■ WHAT THE TASK REQUIRES ■
Copy out the full passage on Mr. Taylor's denial of access to a lawyer, word for word.

In the present case, Cst. MacGillivray forgot to provide Mr. Taylor with access to a lawyer, unlawfully procured evidence, and attempted to bypass the Charter by acquiring a warrant for the evidence.

Abella J.’s pronouncement regarding the necessity of fair treatment is of particular importance as it illustrated the catastrophic impact that unlawful police power can have on an accused. By not providing Mr. Taylor with fair treatment during the criminal process, Mr. Taylor was subjected to the absolute control of the police, and was unable to formulate a meaningful and informed choice as to whether or not he should consent to “routine medical treatment that had the potential to create – and in fact ultimately did create – incriminating evidence that would be used against him at trial” (Taylor, at para 41). Therefore, Mr. Taylor was forced to choose between his medical interests and his constitutional rights.

■ DATA TO EXAMINE ■

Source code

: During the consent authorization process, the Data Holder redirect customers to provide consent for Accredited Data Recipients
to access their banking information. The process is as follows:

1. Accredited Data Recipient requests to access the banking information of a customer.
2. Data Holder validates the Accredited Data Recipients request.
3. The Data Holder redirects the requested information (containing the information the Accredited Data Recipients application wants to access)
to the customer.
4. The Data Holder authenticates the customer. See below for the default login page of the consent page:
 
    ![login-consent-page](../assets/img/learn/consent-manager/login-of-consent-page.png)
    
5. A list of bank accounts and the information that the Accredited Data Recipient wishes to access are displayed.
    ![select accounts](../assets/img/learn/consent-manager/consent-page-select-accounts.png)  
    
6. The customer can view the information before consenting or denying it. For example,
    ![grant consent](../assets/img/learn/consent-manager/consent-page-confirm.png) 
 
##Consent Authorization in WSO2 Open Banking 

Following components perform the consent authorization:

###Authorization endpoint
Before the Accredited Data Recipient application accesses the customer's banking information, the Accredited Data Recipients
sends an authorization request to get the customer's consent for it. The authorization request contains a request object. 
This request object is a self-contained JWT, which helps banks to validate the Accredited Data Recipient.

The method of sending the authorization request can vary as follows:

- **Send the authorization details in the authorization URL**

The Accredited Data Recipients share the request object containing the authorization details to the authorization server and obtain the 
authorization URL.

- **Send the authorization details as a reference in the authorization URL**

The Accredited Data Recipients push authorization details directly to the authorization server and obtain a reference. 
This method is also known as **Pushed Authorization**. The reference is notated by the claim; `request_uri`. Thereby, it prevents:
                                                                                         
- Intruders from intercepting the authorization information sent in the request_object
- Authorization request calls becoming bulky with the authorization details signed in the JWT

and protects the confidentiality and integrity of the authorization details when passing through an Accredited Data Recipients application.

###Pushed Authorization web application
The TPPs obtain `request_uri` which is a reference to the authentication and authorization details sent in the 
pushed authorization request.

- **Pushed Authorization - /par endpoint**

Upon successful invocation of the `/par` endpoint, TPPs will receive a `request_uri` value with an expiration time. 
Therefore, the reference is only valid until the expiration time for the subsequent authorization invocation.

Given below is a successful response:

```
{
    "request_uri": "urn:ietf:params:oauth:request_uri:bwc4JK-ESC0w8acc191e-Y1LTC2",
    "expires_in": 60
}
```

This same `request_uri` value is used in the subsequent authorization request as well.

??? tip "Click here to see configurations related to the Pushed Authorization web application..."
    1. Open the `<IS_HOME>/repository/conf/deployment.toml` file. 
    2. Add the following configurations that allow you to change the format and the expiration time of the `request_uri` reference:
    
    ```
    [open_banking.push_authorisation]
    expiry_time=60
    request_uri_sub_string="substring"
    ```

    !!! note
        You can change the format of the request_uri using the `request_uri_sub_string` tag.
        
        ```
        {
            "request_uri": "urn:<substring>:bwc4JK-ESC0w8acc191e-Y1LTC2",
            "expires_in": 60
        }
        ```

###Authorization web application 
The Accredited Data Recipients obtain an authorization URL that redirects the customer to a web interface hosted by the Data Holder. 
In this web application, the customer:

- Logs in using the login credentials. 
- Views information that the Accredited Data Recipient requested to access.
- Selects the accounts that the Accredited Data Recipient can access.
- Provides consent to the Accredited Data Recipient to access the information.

■ RESPONSE AREA ■
In the present case, Cst. MacGillivray forgot to provide Mr. Taylor with access to a lawyer, unlawfully procured evidence, and attempted to bypass the Charter by acquiring a warrant for the evidence.

Abella J.’s pronouncement regarding the necessity of fair treatment is of particular importance as it illustrated the catastrophic impact that unlawful police power can have on an accused. By not providing Mr. Taylor with fair treatment during the criminal process, Mr. Taylor was subjected to the absolute control of the police, and was unable to formulate a meaningful and informed choice as to whether or not he should consent to “routine medical treatment that had the potential to create – and in fact ultimately did create – incriminating evidence that would be used against him at trial” (Taylor, at para 41). Therefore, Mr. Taylor was forced to choose between his medical interests and his constitutional rights.